Introduction
History SIMtrace was created out of necessity. Harald Welte wanted to see the communication between a GSM Mobile Station (or what we call a cellphone) and the SIM. He was not able to find an existing solution, or the existing ones had mayor drawbacks that made using them very time consuming and slow. The Atmel AT91SAM7 came to the rescue. This microcontroller has hardware support for the ISO7816 T0/T1 Smart Card specification. We can connect the external clock to the UART and are able to read bytes coming and going to the SIM. The next step in the project was taken by Kevin Redon that started to modify an existing AT91SAM7 design, started to use the Free Software KiCAD CAD Software. In 2011 the project went from having Schematics to having routed circuits, prototypes and the final product. The first production run was in August.

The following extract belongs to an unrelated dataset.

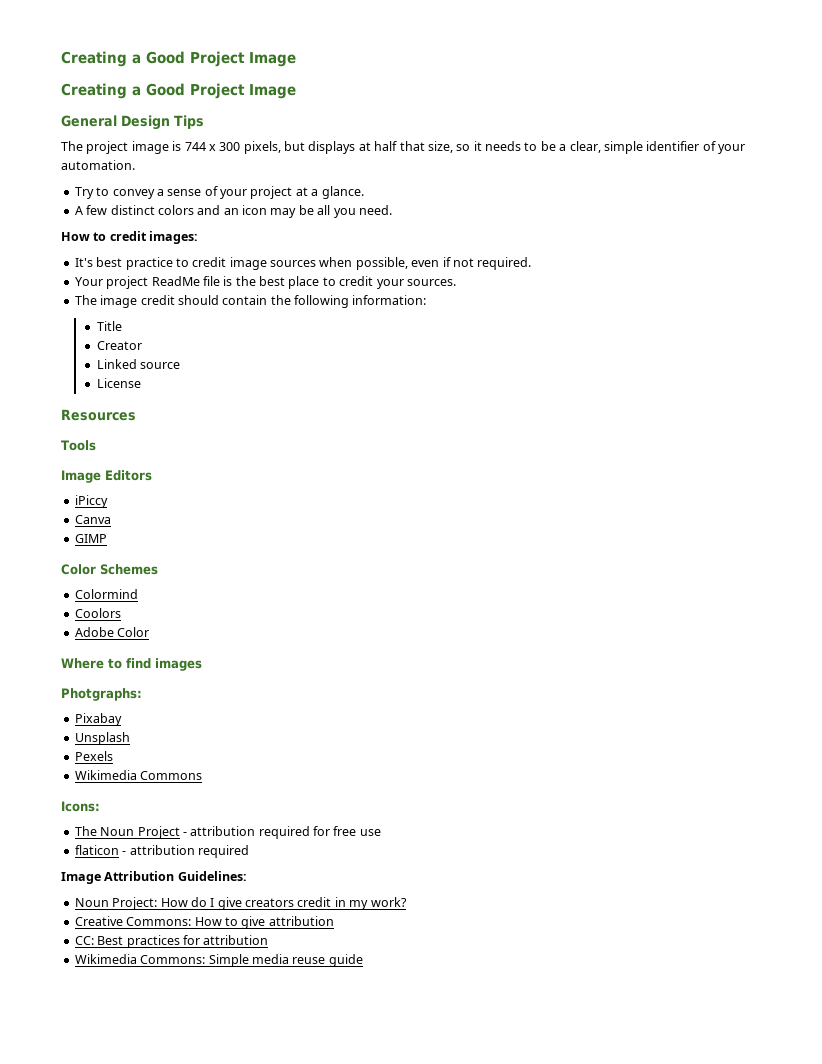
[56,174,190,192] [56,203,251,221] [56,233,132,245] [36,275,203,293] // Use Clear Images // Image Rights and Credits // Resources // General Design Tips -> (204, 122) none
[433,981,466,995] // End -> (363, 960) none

Overview The setup of SIMtrace consists out of a Hardware and a Software part. The SIM card needs to be put into the SIMtrace Hardware, the flex cable needs to be connected to the SIMtrace Hardware and the SIM end needs to be placed in the SIM socket of the phone. The SIMtrace hardware can be seen as a USB device from the host, the SIMtrace software will try to find this device and claim it. The SIMtrace software will receive packets from the SIMtrace hardware and can forward them using the GSMTAP protocol to the IANA assigned GSMTAP port (4729). A modified version of Wireshark can be used to analyze the data.